Exercise >>
Copy out, from the entries below, each line that holds the string "أيام".

Data section >>
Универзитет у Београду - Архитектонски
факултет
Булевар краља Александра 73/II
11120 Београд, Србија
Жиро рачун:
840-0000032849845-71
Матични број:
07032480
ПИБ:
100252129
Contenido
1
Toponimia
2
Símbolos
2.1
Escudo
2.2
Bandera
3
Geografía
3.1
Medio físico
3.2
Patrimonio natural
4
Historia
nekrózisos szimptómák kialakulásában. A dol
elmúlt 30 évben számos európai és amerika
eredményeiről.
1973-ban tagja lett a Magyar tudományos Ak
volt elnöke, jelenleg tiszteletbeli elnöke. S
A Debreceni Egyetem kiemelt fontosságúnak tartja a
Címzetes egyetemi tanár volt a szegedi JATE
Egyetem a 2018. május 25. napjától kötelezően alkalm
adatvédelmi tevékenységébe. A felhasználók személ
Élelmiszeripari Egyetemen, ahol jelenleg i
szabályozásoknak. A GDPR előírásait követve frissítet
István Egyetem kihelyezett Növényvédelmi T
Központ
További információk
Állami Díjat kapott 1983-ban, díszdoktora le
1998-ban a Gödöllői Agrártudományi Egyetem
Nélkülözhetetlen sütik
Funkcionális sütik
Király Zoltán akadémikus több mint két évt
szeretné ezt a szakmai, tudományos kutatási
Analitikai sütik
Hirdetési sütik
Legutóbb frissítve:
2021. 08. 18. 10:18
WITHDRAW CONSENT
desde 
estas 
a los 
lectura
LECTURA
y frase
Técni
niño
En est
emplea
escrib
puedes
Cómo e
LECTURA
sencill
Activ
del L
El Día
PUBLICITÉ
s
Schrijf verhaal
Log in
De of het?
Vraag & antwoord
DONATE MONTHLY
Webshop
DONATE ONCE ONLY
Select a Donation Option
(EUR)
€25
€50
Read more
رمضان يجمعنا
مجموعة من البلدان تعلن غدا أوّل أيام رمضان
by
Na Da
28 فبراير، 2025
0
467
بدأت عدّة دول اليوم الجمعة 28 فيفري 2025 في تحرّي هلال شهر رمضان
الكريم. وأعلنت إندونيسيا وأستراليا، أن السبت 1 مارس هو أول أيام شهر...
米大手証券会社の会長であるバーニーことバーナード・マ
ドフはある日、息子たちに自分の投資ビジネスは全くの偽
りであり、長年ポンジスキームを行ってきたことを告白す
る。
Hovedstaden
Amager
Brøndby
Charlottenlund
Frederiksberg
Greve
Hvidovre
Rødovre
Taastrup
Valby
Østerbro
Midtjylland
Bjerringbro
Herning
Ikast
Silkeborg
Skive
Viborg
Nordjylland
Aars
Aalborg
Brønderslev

Your solution >>
مجموعة من البلدان تعلن غدا أوّل أيام رمضان
الكريم. وأعلنت إندونيسيا وأستراليا، أن السبت 1 مارس هو أول أيام شهر...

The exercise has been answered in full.